> _作業内容_
1: 本文に氏名または姓が記されている人物を、肩書きとともにすべて挙げてください。
2: 本文の内容を二文で要約してください。

> _本文_
- - - - - - -

第3回 群馬大学教育学部附属小学校

(株)商船三井海務部副部長 大平 徹是

 昨年9月中旬、日本船長協会をお訪ねすると、澤山専務理事(当時)から「今度、船長協会が創立50周年記念事業の一環として企画した「船長、母校へ帰る」という講演会を全国で開催することになったよ。第一番手は菊地会長(当時)の横浜磯子小学校だ。その次ぎには僕も京都の母校で講演する。君の出身は何処?」と、いつもの笑顔ではあるが、決して「いえ、お断りします」とは言わせない気迫で、その日の内にさっそく母校である群馬大学教育学部附属小学校に講演会開催の申し入れをする仕儀となった。

 まずは卒業以来36年振りに母校に電話を入れて見る。応対して下さった教務主任の先生に趣旨を説明し、何とか校長はじめ先生方全員の委員会にて対応をご検討いただくこととした。何しろ、群馬県は「海なし県」、コンテナ船?、船長! いったいどんな話が出るのか、先生方もさぞや半信半疑であったことと思う。一週間ほどして、学校から「子供たちに総合学習の一環として、ぜひ講演をお願いします」とのお返事をいただいた。実施日は12月16日土曜日、今度はこちらが驚く番である。10月の中頃にでも出掛けてお話ししようと思っていた私は、学校ではスケジュールがびっしり詰まっていて、ようやく確保できるのが12月のこの日一日、との学校側の説明に唖然とした。

- - - - - - -

[保存済みデータセット項目]
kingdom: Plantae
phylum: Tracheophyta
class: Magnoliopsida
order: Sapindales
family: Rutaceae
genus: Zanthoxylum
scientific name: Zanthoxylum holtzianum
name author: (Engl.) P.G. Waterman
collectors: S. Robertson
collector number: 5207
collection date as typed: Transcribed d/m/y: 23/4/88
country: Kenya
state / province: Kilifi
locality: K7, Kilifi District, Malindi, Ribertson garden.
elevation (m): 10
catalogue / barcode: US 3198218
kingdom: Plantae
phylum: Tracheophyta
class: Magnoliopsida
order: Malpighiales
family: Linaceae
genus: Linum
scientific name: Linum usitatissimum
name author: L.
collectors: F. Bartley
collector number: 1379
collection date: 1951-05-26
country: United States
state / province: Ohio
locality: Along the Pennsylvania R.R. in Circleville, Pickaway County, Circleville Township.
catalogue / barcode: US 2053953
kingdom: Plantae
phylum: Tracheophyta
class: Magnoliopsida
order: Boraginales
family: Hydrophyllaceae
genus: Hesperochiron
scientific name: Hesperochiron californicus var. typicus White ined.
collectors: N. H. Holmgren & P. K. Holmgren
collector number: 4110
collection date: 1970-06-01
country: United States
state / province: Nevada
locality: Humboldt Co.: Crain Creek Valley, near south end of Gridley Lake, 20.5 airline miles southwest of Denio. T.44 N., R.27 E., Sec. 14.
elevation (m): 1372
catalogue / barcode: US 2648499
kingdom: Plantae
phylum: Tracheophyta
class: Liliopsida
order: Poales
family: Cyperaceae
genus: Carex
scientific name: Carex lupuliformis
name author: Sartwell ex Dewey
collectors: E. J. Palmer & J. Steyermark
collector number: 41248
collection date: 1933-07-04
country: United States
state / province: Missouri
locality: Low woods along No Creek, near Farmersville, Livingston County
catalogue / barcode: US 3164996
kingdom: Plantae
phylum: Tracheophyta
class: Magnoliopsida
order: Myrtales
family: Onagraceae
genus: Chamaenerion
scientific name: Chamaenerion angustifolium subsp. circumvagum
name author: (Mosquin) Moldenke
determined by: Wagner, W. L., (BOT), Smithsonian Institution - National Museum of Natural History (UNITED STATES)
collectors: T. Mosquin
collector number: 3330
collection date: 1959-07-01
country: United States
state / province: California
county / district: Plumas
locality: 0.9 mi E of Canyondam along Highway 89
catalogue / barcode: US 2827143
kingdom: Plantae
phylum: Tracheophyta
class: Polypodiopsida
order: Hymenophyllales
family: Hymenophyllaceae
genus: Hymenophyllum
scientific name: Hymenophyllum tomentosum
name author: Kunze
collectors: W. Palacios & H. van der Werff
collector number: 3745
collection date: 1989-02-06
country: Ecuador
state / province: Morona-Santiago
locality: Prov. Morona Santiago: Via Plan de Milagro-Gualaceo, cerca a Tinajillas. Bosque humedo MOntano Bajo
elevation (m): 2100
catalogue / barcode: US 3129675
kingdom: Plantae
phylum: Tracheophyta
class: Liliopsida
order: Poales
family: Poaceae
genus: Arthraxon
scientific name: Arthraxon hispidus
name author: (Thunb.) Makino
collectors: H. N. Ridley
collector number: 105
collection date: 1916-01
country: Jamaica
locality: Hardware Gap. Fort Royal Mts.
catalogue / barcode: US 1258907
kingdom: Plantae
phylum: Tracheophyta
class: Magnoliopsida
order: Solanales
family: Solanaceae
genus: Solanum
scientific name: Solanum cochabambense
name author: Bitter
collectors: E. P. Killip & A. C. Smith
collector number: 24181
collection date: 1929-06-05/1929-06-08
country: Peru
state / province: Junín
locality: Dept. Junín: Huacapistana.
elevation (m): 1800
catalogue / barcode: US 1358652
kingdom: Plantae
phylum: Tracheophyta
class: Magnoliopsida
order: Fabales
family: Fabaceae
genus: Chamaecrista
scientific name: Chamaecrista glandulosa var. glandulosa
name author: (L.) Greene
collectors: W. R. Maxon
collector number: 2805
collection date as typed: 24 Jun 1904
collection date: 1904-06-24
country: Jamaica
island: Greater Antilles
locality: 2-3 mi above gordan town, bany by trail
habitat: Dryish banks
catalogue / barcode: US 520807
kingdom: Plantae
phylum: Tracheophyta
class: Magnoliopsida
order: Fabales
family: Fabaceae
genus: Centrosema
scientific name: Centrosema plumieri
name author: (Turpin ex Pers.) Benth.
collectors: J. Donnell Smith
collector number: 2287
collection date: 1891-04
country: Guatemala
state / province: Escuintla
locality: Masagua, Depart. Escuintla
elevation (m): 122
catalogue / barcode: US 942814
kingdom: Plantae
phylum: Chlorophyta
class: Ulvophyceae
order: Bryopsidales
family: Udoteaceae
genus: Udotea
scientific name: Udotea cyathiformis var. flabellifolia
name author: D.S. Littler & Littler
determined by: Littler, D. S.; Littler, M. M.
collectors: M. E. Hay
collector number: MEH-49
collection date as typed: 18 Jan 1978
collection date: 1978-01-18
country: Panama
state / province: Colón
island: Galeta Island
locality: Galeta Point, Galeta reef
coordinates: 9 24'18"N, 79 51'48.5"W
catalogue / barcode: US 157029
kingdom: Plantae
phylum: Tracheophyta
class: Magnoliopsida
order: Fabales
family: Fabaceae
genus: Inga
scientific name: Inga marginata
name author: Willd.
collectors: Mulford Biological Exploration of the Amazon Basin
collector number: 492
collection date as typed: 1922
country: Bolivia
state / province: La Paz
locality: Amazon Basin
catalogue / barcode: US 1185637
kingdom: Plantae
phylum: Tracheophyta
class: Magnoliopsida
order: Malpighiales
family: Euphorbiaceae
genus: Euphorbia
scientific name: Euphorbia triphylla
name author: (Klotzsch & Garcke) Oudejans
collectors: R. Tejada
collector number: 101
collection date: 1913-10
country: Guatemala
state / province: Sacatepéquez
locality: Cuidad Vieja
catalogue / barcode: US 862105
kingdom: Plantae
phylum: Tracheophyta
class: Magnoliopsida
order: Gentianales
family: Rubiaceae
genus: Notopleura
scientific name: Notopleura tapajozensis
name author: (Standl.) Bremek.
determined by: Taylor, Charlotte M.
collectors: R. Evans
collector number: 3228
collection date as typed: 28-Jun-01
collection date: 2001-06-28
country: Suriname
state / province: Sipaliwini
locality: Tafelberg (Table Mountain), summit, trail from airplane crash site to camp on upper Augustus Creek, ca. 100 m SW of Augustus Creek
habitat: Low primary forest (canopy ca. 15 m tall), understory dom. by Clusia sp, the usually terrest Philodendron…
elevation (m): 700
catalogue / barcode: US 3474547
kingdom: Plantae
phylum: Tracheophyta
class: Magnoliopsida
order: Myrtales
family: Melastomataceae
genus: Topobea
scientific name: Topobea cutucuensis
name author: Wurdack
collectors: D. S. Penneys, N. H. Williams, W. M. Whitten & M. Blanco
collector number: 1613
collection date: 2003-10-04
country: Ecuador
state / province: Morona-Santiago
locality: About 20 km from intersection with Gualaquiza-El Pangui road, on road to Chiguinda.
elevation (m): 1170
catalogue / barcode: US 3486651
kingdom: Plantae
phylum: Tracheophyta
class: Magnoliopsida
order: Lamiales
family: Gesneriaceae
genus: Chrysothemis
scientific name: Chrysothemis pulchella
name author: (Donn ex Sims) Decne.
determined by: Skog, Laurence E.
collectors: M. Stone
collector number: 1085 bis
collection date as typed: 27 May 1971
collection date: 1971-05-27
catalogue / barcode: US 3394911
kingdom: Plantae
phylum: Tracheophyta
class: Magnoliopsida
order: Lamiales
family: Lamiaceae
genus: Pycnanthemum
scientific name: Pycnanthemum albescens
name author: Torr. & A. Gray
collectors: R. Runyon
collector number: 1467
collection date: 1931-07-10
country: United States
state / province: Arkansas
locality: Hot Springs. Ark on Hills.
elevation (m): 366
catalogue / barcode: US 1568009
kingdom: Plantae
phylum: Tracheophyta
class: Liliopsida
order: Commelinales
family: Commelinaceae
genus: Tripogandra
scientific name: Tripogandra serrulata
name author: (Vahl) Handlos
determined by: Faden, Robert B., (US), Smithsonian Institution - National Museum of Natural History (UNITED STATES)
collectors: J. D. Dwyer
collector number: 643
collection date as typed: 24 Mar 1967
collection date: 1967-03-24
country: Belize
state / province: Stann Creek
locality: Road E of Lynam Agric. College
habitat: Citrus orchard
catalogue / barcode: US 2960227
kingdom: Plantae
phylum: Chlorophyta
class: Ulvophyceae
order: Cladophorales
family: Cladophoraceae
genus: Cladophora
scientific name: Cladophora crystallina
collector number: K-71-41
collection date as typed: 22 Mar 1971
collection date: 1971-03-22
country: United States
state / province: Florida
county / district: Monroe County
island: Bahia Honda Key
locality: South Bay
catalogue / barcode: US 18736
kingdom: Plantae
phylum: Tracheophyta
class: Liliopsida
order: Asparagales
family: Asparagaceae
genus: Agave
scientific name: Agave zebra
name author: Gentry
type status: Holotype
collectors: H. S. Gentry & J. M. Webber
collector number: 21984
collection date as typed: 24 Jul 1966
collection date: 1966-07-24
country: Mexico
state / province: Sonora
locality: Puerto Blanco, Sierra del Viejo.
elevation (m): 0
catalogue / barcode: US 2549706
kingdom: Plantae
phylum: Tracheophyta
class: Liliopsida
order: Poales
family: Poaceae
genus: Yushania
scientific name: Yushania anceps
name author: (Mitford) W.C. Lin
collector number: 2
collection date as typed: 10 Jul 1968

- - - - - - -

> _最終結果_
1:
大平 徹是（(株)商船三井海務部副部長）
澤山専務理事（当時）
菊地会長（当時）

2: 日本船長協会が創立50周年記念事業の一環として企画した講演会「船長、母校へ帰る」について、筆者は澤山専務理事（当時）から講演を求められ、その日の内に母校である群馬大学教育学部附属小学校へ開催を申し入れました。卒業以来36年振りに母校へ電話を入れて趣旨を説明したところ、総合学習の一環として講演を依頼する返事があり、学校のスケジュールが詰まっていたため、実施日は12月16日土曜日となりました。